Relatos

Lo que quedó en el delantal y lo que se quedó corto

Estas voces corresponden a encargos reales en formato; los nombres de locales se resumen por discreción de sala. Pedimos que citen un plato, un límite o un roce, no un adjetivo de folleto.

Pedimos la comunicación de la carta de otoño con las setas de la sierra aún sin confirmar. Inés dejó un hueco en el texto para el productor y no rellenó con un «bosque cercano» de adorno. El día que llegó el níscalo, sala tenía la frase. Lo que no gustó: el calendario de seis semanas nos venía largo; al final comprimimos a cuatro y la nota salió con menos margen para la radio.

Rocío Beltrán · Jefa de cocina, casa de comidas en Cádiar · Comunicación de carta de temporada

Para la apertura en Salobreña, Amparo insistió en invitar a la emisora del valle con el menú real, no con canapés. Vinieron cuatro personas y el bando del pueblo copió el horario sin preguntar dos veces. Sigue habiendo quien reserva y espera un chiringuito; eso no lo arregla un texto.

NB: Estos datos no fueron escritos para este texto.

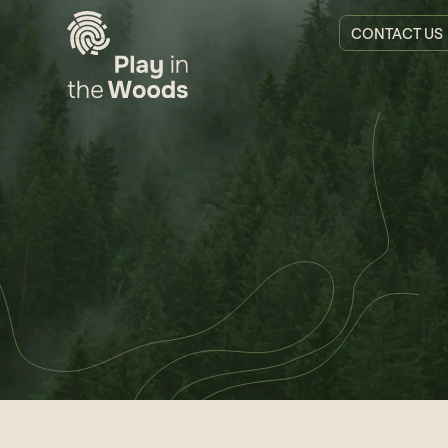
CONTACT US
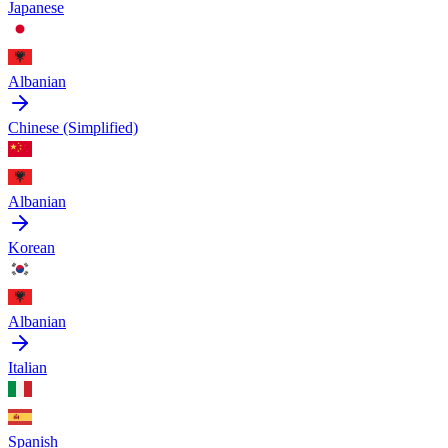
Japanese
Albanian
Chinese (Simplified)
Albanian
Korean
Albanian
Italian
Spanish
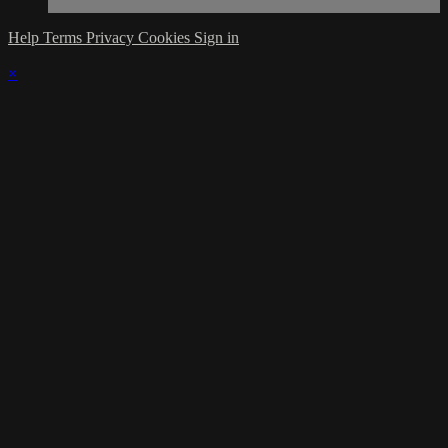
Help
Terms
Privacy
Cookies
Sign in
×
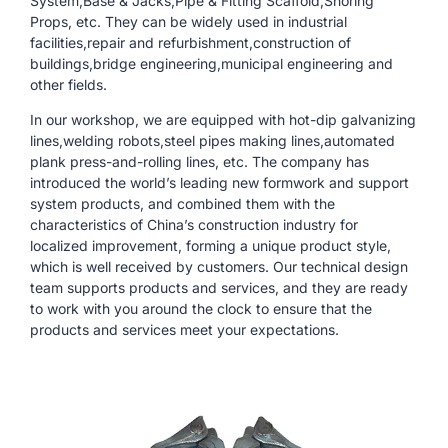
System,Base & Jacks,Pipe & Fitting Scaffold,Shoring
Props, etc. They can be widely used in industrial
facilities,repair and refurbishment,construction of
buildings,bridge engineering,municipal engineering and
other fields.
In our workshop, we are equipped with hot-dip galvanizing
lines,welding robots,steel pipes making lines,automated
plank press-and-rolling lines, etc. The company has
introduced the world’s leading new formwork and support
system products, and combined them with the
characteristics of China’s construction industry for
localized improvement, forming a unique product style,
which is well received by customers. Our technical design
team supports products and services, and they are ready
to work with you around the clock to ensure that the
products and services meet your expectations.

Javier Molina · Socio, comedor de costa · Campaña de apertura

La ficha de sala cabía en el delantal. El sábado del cambio no improvisamos el origen del queso. Mateo nos hizo ensayar el «no queda» sin pedir perdón tres veces; al principio sonaba seco, luego las mesas lo agradecieron.

Elena Navarro · Jefa de sala, Órgiva · Comunicación de carta de temporada

El relato de casa nos frenó: queríamos un abuelo olivicultor que no existía. Inés escribió desde el aceite de la cooperativa y el cierre los martes. Mis padres, que montaron el local en los noventa, se reconocieron sin disfraz.

Pablo Bermúdez · Segunda generación, bar de pueblo en Torvizcón · Relato de casa para sala y web

Cádiar, carta de otoño

La cocina tenía setas a medias. En lugar de cerrar el texto, dejamos un hueco para el apellido del recolector. Cuando el níscalo llegó, sala no tuvo que inventar un bosque. El calendario de seis semanas se comprimió a cuatro porque el frío adelantó el producto: la radio recibió la nota con menos margen. Sirvió, con el susto de un envío el martes en vez del lunes.

Salobreña, primera semana de mesas

La apertura coincidió con obras en la avenida. Amparo movió el vermú de prensa al comedor real, con el menú que sí se iba a repetir. Vinieron pocos, pero el bando copió el horario. El roce: quien espera un chiringuito sigue llegando; el relato de casa aclara el horno y el cierre semanal, no convierte la costa en otra cosa.